In questo contesto il modello di Margaret Stroebe e Henk Schut, il "Dual Process Model", diventa particolarmente utile. Loro descrivono il lutto come un'oscillazione tra due movimenti: uno orientato alla perdita, fatto di ricordi, pianto, anticipazioni dolorose, e uno orientato alla vita quotidiana, con le incombenze che non si fermano. Nel lutto anticipato questa oscillazione comincia prima della morte. La persona alterna momenti di contatto emotivo profondo con la persona malata a momenti in cui si concentra sulle pratiche, sulle terapie, sulla gestione della giornata. Non è un difetto. È un modo per reggere.

Una donna che accompagna il marito in un percorso oncologico lungo vive questa oscillazione ogni giorno. All'inizio c'è la paura, ma c'è anche la cura. Si fanno esami, si parla con i medici, si cercano soluzioni. Nel tempo, però, la malattia avanza. La donna vive in uno stato di allerta continua. Ogni telefonata dell'ospedale può cambiare tutto. Inizia a immaginare la casa senza di lui. Non è mancanza di amore. È un tentativo di proteggersi.

E mentre vive questo, sta già attraversando i compiti di Worden. Il primo, accettare la realtà della perdita, non arriva in un colpo solo. Si costruisce a strati. Il secondo, attraversare le emozioni del dolore, è già in corso: la rabbia, la paura, il senso di ingiustizia non aspettano la morte per manifestarsi. Il terzo, adattarsi a un mondo senza la persona, comincia in modo silenzioso: la donna prende decisioni da sola, si occupa di pratiche che prima non gestiva, immagina scenari futuri. Anche l'oscillazione di Stroebe e Schut è già attiva. Un giorno è immersa nella cura, il giorno dopo si ritrova a pensare a come sarà la vita dopo.

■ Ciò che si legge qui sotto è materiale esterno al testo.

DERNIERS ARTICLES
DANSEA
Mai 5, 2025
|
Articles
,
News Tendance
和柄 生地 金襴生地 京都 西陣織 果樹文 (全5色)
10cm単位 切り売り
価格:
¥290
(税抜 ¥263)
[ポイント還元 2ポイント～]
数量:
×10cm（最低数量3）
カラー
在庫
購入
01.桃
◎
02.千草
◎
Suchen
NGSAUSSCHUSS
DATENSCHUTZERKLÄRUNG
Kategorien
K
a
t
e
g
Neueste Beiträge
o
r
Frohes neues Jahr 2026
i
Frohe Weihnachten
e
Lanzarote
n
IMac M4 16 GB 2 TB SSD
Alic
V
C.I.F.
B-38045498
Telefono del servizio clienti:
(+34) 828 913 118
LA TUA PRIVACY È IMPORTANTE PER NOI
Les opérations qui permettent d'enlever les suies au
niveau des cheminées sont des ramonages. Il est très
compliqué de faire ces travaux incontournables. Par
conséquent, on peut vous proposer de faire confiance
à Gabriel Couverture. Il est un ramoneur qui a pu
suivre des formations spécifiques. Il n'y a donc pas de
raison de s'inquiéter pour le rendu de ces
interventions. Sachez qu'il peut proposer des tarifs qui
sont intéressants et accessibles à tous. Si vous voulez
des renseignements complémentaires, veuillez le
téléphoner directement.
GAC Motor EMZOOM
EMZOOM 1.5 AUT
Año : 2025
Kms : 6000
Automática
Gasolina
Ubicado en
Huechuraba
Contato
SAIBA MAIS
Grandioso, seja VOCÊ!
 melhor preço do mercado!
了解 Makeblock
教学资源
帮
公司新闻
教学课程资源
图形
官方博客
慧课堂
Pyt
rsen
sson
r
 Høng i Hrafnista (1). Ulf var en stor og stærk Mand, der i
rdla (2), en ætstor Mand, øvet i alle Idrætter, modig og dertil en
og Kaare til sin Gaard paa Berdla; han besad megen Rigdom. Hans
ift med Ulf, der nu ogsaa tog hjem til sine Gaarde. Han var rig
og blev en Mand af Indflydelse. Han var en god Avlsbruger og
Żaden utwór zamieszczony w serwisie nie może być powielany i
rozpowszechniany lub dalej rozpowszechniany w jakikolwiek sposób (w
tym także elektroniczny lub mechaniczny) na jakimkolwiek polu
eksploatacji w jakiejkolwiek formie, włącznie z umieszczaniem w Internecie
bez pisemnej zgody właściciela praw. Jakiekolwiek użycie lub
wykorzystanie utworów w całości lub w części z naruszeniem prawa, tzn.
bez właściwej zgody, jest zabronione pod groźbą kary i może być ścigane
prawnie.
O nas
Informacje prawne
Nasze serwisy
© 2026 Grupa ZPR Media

Quando la morte arriva, il dolore è enorme. Ma non è un fulmine. La mente ha già iniziato a costruire un ponte. E questo ponte, pur fragile, permette al quarto compito di Worden, reinvestire energie, di non essere vissuto come un tradimento. La persona non deve fare tutto da zero. Ha già iniziato a muoversi. Anche l'oscillazione di Stroebe e Schut cambia forma: non è più un movimento caotico, ma un ritmo che, con il tempo, può diventare sostenibile.


Conclusione

In sintesi, la differenza tra lutto improvviso e lutto anticipato riguarda soprattutto il tempo che la mente ha a disposizione. Nel lutto improvviso la realtà arriva troppo in fretta e il trauma si sovrappone al dolore, rendendo più difficile avvicinare i compiti descritti da Worden e trovare un ritmo interno stabile. Nel lutto anticipato, invece, la perdita si affaccia prima e l'oscillazione di Stroebe e Schut comincia già durante la malattia, permettendo alla persona di prepararsi, almeno in parte, ai passaggi che verranno. Due percorsi diversi, entrambi faticosi, che chiedono alla mente movimenti differenti per riuscire, col tempo, a rendere abitabile ciò che all'inizio sembra impossibile da contenere.